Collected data
──────

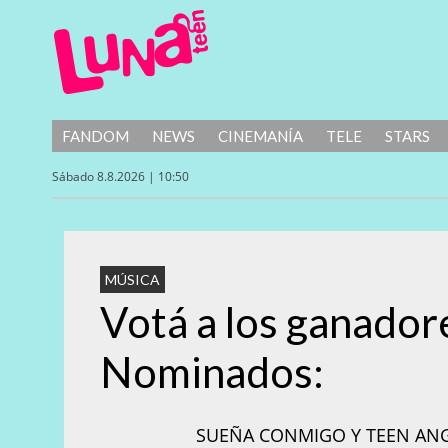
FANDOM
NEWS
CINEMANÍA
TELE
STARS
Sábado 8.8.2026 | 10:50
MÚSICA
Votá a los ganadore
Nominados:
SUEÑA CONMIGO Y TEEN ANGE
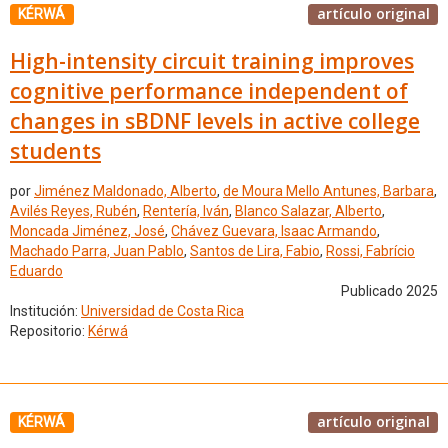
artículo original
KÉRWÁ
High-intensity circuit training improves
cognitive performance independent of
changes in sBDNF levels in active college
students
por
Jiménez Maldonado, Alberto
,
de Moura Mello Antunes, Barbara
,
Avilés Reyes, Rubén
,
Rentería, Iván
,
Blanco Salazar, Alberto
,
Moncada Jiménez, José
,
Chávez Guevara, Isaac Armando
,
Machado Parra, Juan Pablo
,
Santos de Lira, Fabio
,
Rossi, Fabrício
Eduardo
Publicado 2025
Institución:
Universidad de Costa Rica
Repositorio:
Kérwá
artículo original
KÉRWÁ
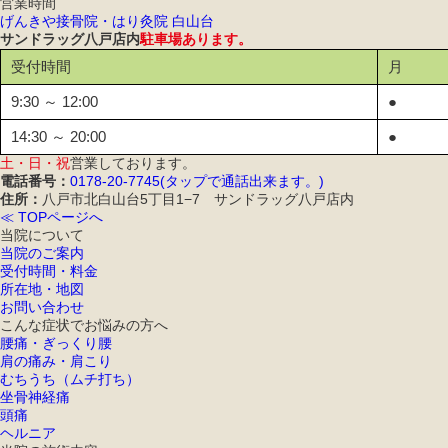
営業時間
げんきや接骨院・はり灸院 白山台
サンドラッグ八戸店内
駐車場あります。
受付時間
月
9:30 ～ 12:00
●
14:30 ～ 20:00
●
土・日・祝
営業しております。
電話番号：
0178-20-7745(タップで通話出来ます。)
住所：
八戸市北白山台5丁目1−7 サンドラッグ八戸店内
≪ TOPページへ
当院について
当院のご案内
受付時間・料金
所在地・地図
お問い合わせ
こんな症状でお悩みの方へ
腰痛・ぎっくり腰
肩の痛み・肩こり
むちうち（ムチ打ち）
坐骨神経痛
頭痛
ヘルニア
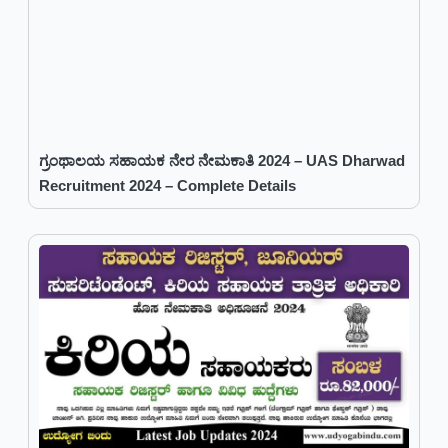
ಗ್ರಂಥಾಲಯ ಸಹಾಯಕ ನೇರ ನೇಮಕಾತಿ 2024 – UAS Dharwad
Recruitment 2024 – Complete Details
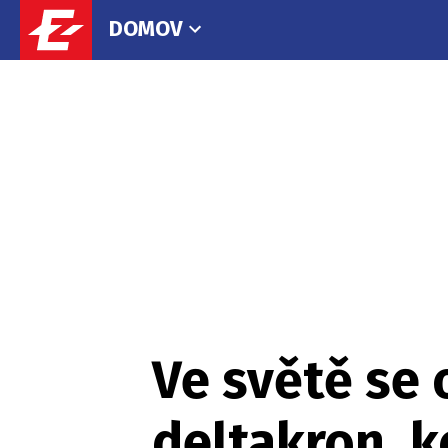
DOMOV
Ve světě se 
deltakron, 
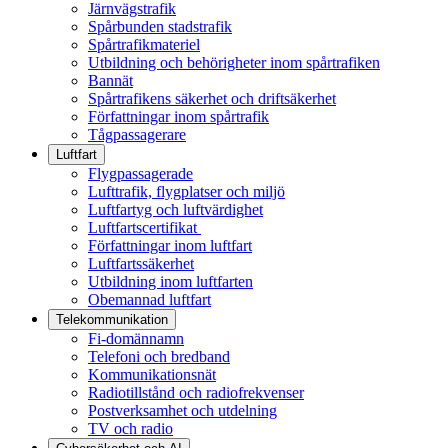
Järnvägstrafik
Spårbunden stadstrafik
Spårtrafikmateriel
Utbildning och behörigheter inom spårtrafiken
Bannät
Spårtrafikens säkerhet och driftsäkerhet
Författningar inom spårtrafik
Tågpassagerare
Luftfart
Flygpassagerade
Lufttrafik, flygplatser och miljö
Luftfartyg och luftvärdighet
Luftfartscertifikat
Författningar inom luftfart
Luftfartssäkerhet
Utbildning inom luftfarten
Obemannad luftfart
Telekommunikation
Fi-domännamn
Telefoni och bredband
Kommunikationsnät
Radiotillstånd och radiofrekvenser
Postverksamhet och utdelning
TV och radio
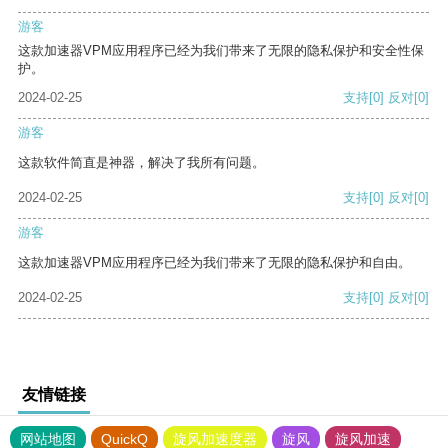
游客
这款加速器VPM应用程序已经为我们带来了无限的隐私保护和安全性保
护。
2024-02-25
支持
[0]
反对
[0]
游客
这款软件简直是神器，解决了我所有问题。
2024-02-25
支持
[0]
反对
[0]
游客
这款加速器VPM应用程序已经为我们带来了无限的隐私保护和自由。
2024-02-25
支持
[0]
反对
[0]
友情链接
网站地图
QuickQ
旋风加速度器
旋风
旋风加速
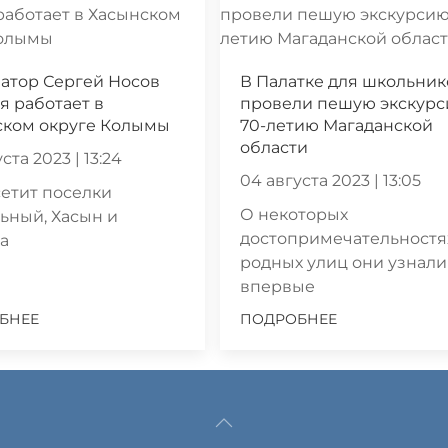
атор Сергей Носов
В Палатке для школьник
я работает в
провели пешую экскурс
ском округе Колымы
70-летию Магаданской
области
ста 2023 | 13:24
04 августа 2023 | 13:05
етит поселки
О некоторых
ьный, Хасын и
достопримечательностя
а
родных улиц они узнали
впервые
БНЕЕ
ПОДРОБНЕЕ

──────

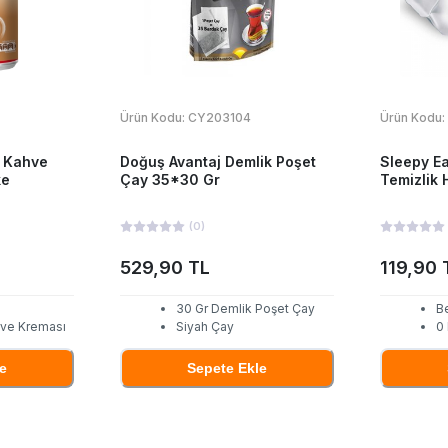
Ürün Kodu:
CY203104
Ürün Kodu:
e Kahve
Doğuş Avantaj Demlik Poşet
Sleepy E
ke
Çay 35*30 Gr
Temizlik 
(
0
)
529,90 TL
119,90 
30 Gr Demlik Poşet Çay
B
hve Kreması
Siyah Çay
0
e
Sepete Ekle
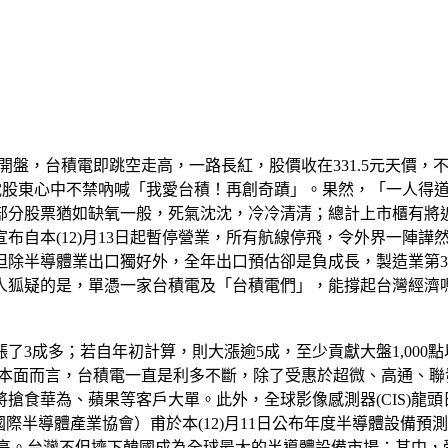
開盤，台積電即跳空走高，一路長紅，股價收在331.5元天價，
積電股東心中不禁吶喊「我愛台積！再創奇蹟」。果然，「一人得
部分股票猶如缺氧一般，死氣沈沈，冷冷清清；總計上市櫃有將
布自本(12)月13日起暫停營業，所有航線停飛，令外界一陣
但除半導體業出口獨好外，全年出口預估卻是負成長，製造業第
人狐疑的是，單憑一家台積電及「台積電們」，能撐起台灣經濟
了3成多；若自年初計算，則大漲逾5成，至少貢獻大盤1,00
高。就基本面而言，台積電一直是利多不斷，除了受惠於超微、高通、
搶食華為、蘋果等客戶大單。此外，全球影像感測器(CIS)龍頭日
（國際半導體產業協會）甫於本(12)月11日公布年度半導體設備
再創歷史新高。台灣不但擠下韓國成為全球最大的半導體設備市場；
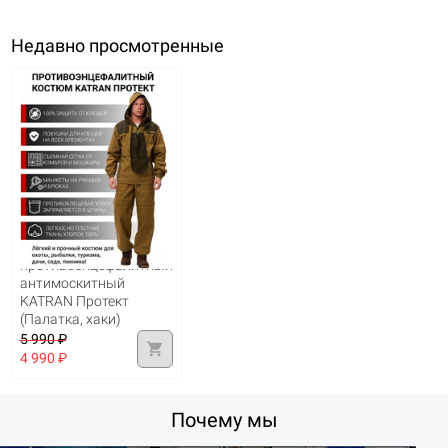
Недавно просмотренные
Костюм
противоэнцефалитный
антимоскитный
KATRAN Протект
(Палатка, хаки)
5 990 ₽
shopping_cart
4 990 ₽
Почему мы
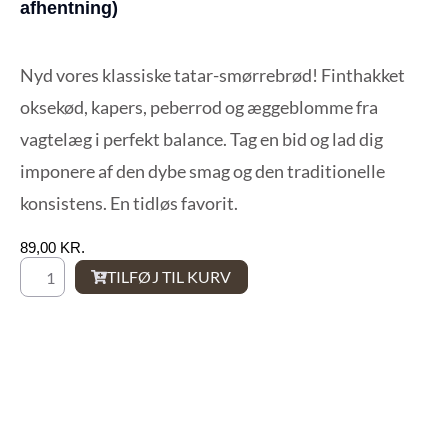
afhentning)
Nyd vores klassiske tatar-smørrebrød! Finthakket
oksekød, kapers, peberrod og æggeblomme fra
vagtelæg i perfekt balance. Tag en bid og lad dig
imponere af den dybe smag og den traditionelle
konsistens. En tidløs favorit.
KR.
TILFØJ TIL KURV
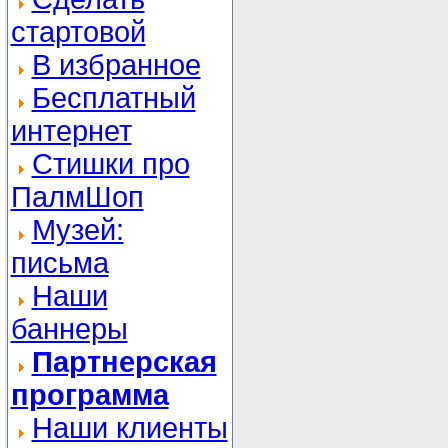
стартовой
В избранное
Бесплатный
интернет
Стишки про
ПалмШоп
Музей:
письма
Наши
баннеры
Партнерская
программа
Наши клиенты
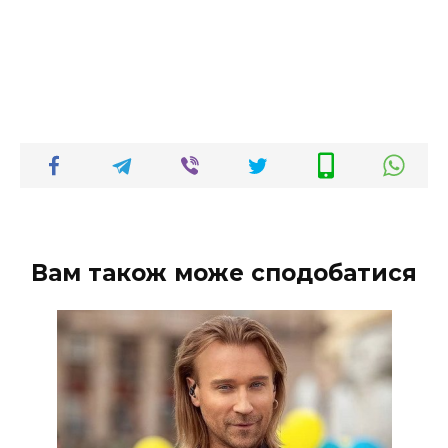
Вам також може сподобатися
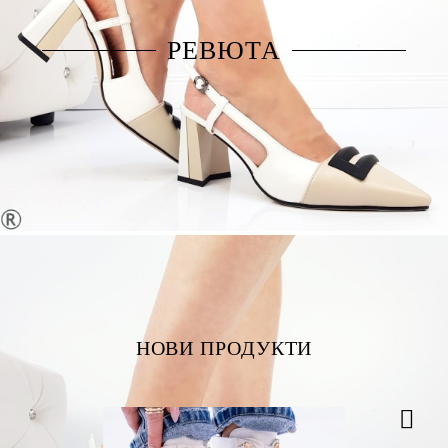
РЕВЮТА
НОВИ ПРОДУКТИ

──────

_Task to complete_. Reproduce the lines of the entries, starting with the line that contains "Вам також може сподобатися" and continuing through the line that contains "НОВИ ПРОДУКТИ". Leave the pictures out of your answer.

_Answer below_.
Вам також може сподобатися
РЕВЮТА
НОВИ ПРОДУКТИ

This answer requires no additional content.